> Problem to solve: Once the pictures are set aside, transcribe the remaining data exactly.
---- Source material
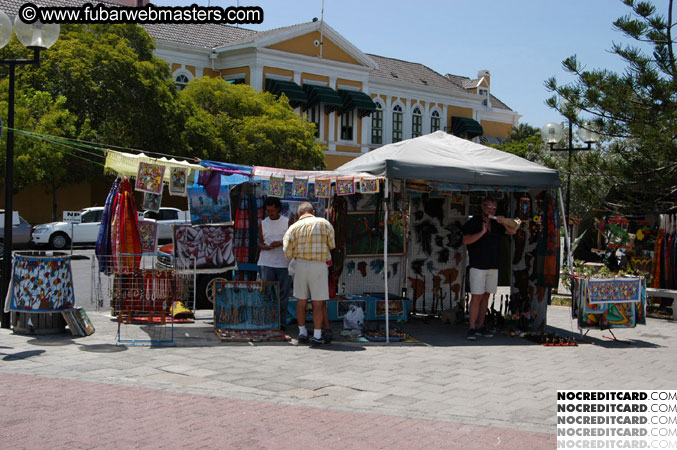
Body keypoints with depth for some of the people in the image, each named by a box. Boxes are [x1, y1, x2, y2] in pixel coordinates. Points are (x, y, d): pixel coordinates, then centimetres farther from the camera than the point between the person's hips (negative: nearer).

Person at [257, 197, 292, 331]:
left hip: (284, 263, -1)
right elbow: (260, 242, 13)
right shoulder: (263, 224, 11)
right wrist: (265, 247, -10)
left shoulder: (287, 222, 5)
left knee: (283, 294, 1)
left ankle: (282, 322, 6)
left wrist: (280, 243, -13)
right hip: (268, 263, 1)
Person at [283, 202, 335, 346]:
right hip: (319, 265, -2)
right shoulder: (324, 223, -1)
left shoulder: (294, 227, 2)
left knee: (301, 300, 13)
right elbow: (332, 245, 6)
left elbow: (288, 253, 0)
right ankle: (317, 336, 2)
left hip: (301, 264, 2)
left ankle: (302, 333, 20)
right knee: (318, 302, 1)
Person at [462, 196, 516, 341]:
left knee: (486, 296, 8)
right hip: (478, 266, -6)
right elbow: (466, 241, -14)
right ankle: (472, 329, -9)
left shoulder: (496, 224, 13)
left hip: (493, 266, 6)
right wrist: (482, 233, -23)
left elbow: (512, 232, 8)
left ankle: (480, 326, 15)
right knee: (476, 297, -10)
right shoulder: (473, 223, -4)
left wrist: (504, 223, -9)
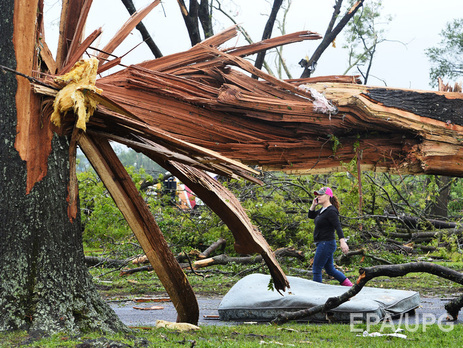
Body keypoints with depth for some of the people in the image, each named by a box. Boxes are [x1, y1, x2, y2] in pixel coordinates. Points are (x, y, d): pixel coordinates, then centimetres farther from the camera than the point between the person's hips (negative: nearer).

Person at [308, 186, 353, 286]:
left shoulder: (331, 211, -16)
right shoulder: (323, 210, 13)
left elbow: (338, 227, -25)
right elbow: (311, 215, 27)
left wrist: (342, 241, -37)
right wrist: (313, 204, 9)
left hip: (326, 244, -10)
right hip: (322, 244, 10)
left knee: (316, 269, -4)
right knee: (330, 269, 16)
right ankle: (349, 285, 21)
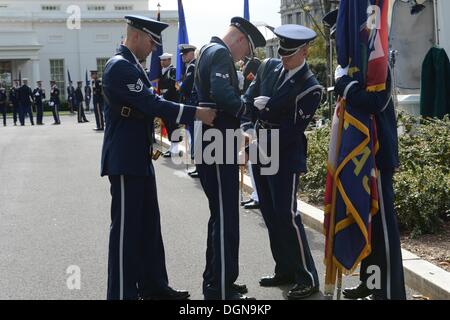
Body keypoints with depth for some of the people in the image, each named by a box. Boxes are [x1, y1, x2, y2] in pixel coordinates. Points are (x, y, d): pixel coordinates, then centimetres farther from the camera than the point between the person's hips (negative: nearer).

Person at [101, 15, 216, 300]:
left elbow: (149, 103, 18)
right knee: (126, 227, -4)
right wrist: (196, 113, -21)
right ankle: (123, 293, 5)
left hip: (138, 158, 10)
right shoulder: (120, 66, -17)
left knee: (149, 224, 15)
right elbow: (152, 104, -23)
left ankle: (153, 286, 25)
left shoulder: (131, 65, 15)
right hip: (125, 160, -10)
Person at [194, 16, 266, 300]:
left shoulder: (209, 51, 19)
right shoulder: (220, 53, -13)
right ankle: (221, 290, 0)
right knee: (226, 218, -6)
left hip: (212, 145, 11)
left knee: (220, 215, 17)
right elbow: (223, 95, -30)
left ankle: (215, 280, 27)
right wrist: (248, 108, -12)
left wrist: (235, 134, 17)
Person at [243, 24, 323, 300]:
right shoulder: (269, 67, 6)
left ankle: (308, 278, 2)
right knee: (271, 214, 12)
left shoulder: (310, 88, -14)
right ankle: (285, 270, 24)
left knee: (287, 215, -8)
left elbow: (294, 129, -17)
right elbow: (249, 99, 16)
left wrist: (262, 109, -12)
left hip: (285, 158, -7)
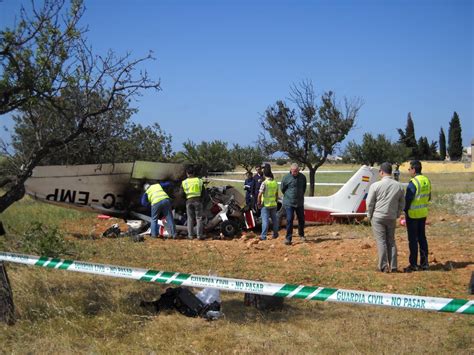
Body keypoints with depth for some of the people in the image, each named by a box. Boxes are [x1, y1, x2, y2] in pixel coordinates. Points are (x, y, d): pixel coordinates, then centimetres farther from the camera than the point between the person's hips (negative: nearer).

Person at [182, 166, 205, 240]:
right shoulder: (199, 181, 3)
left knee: (190, 218, 8)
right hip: (198, 200, 0)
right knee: (199, 218, 2)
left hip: (189, 201, 1)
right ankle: (199, 235, -3)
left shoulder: (184, 182, 1)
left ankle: (190, 235, 5)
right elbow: (203, 192, 9)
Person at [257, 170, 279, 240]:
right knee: (274, 219, 15)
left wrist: (259, 203, -6)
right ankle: (275, 234, 24)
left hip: (265, 204, -5)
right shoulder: (275, 183, 4)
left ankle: (263, 236, -3)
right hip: (273, 204, 5)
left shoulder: (264, 183, -15)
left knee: (265, 220, -3)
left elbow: (260, 194, -18)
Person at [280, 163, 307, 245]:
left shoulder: (302, 177, -2)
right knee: (289, 220, -9)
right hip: (289, 203, -3)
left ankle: (301, 235, 34)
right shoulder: (286, 178, -10)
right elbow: (282, 189, 4)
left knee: (301, 219, 13)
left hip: (300, 202, 3)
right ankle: (288, 238, -4)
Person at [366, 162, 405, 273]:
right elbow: (402, 204, 7)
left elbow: (370, 203, -7)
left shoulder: (376, 185, -12)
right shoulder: (399, 186, 0)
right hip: (392, 218, 4)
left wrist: (369, 216, 6)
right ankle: (393, 266, 11)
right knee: (391, 241, 13)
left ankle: (383, 266, 3)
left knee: (381, 242, 2)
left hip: (378, 217, -3)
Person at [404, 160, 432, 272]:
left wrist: (405, 210, -4)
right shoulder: (427, 181, 6)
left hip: (413, 214, -8)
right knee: (422, 237, 15)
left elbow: (408, 199, -19)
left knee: (413, 239, 0)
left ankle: (413, 264, 4)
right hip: (423, 213, 8)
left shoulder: (413, 183, -20)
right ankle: (424, 263, 19)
--------
> Solution to the problem:
Body keypoints with depth for some of the people in the image, each named by a box. Boxes are [x1, y1, x2, y2] in pixel coordinates. Points are (x, y, d): pixel coordinates, then centimetres farther from the camera than the point between the person's hips (negative: nearer).

Person at [257, 197, 292, 331]:
left hip: (284, 263, -1)
right elbow: (260, 242, 13)
right shoulder: (263, 224, 11)
right wrist: (265, 247, -10)
left shoulder: (287, 222, 5)
left knee: (283, 294, 1)
left ankle: (282, 322, 6)
left wrist: (280, 243, -13)
right hip: (268, 263, 1)
Person at [283, 202, 335, 346]:
right hip: (319, 265, -2)
right shoulder: (324, 223, -1)
left shoulder: (294, 227, 2)
left knee: (301, 300, 13)
right elbow: (332, 245, 6)
left elbow: (288, 253, 0)
right ankle: (317, 336, 2)
left hip: (301, 264, 2)
left ankle: (302, 333, 20)
right knee: (318, 302, 1)
Person at [462, 196, 516, 341]:
left knee: (486, 296, 8)
right hip: (478, 266, -6)
right elbow: (466, 241, -14)
right ankle: (472, 329, -9)
left shoulder: (496, 224, 13)
left hip: (493, 266, 6)
right wrist: (482, 233, -23)
left elbow: (512, 232, 8)
left ankle: (480, 326, 15)
right knee: (476, 297, -10)
right shoulder: (473, 223, -4)
left wrist: (504, 223, -9)
Body keypoints with depth for some of the people in the image, each named by a box. Boxes are [x1, y1, x2, y2] in pixel coordinates. Points are (x, y, d): pixel coordinates, then centimetres farther from the camera than the point between the person's hips (negative: nearer).

Person at [308, 186, 353, 286]:
left shoulder: (331, 211, -16)
right shoulder: (323, 210, 13)
left elbow: (338, 227, -25)
right elbow: (311, 215, 27)
left wrist: (342, 241, -37)
right wrist: (313, 204, 9)
left hip: (326, 244, -10)
right hip: (322, 244, 10)
left knee: (316, 269, -4)
right knee: (330, 269, 16)
right ankle: (349, 285, 21)
Body keypoints with depth for some of the people in the image, each named by a box. Boxes are [x1, y1, x2, y2] in pixel coordinates. Points are (x, y, d): pixel coordinates, then centimetres farther from the camera than the point between the person's hips (negative: nearer).

Person at [101, 15, 216, 300]:
left elbow: (149, 103, 18)
right knee: (126, 227, -4)
right wrist: (196, 113, -21)
right ankle: (123, 293, 5)
left hip: (138, 158, 10)
right shoulder: (120, 66, -17)
left knee: (149, 224, 15)
right elbow: (152, 104, -23)
left ankle: (153, 286, 25)
left shoulder: (131, 65, 15)
right hip: (125, 160, -10)
Person at [194, 16, 266, 300]:
left shoulder: (209, 51, 19)
right shoulder: (220, 53, -13)
right ankle: (221, 290, 0)
right knee: (226, 218, -6)
left hip: (212, 145, 11)
left knee: (220, 215, 17)
right elbow: (223, 95, -30)
left ankle: (215, 280, 27)
right wrist: (248, 108, -12)
left wrist: (235, 134, 17)
Person at [243, 24, 323, 300]:
right shoulder: (269, 67, 6)
left ankle: (308, 278, 2)
right knee: (271, 214, 12)
left shoulder: (310, 88, -14)
right ankle: (285, 270, 24)
left knee: (287, 215, -8)
left elbow: (294, 129, -17)
right elbow: (249, 99, 16)
left wrist: (262, 109, -12)
left hip: (285, 158, -7)
Body keypoints with depth for some of the people in the image, each named by a box. Boxes are [x1, y1, x2, y2] in pixel coordinates. Points are (x, y, d): pixel coordinates, then centimetres farther from the camera than the point between the person's hips (negative: nearer).

Person at [182, 166, 205, 240]:
right shoulder: (199, 181, 3)
left knee: (190, 218, 8)
right hip: (198, 200, 0)
right knee: (199, 218, 2)
left hip: (189, 201, 1)
right ankle: (199, 235, -3)
left shoulder: (184, 182, 1)
left ankle: (190, 235, 5)
right elbow: (203, 192, 9)
Person at [257, 170, 279, 240]:
right knee: (274, 219, 15)
left wrist: (259, 203, -6)
right ankle: (275, 234, 24)
left hip: (265, 204, -5)
right shoulder: (275, 183, 4)
left ankle: (263, 236, -3)
right hip: (273, 204, 5)
left shoulder: (264, 183, -15)
left knee: (265, 220, -3)
left elbow: (260, 194, -18)
Person at [280, 163, 307, 245]:
left shoulder: (302, 177, -2)
right knee: (289, 220, -9)
right hip: (289, 203, -3)
left ankle: (301, 235, 34)
right shoulder: (286, 178, -10)
right elbow: (282, 189, 4)
left knee: (301, 219, 13)
left hip: (300, 202, 3)
right ankle: (288, 238, -4)
Person at [366, 162, 405, 273]:
right elbow: (402, 204, 7)
left elbow: (370, 203, -7)
left shoulder: (376, 185, -12)
right shoulder: (399, 186, 0)
right hip: (392, 218, 4)
left wrist: (369, 216, 6)
right ankle: (393, 266, 11)
right knee: (391, 241, 13)
left ankle: (383, 266, 3)
left knee: (381, 242, 2)
left hip: (378, 217, -3)
Person at [404, 160, 432, 272]:
left wrist: (405, 210, -4)
right shoulder: (427, 181, 6)
left hip: (413, 214, -8)
right knee: (422, 237, 15)
left elbow: (408, 199, -19)
left knee: (413, 239, 0)
left ankle: (413, 264, 4)
right hip: (423, 213, 8)
left shoulder: (413, 183, -20)
right ankle: (424, 263, 19)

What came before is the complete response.